Try it: Reproduce the records starting at the line that contains "right knee: (220, 246)" and running to the last line, exactly and in full.

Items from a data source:
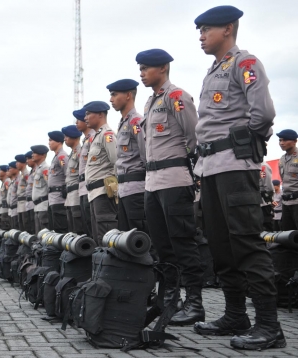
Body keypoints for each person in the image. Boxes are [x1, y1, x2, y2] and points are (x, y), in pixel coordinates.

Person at [192, 6, 285, 349]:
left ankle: (270, 326)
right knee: (220, 246)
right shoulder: (214, 70)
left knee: (246, 244)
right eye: (199, 30)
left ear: (227, 29)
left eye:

Solution for this task:
right knee: (220, 246)
right shoulder: (214, 70)
left knee: (246, 244)
right eye: (199, 30)
left ear: (227, 29)
left eye:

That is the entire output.